ACTION ITEM: Nothing but the line with "Data provided by Discogs" and the lines after it, through the end of the records below, is to be repeated, exactly as it is.

────────────────────────────────────────

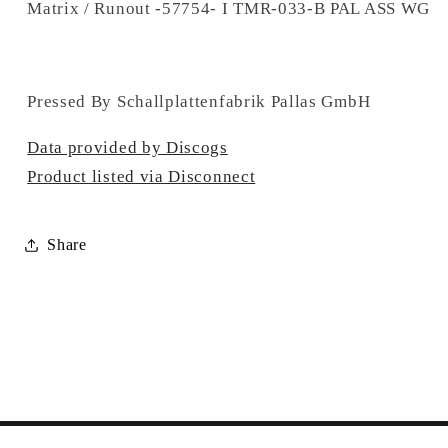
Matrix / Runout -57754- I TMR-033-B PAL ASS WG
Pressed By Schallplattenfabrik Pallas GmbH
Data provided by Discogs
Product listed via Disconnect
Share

────────────────────────────────────────

TASK SOLUTION:
Data provided by Discogs
Product listed via Disconnect
Share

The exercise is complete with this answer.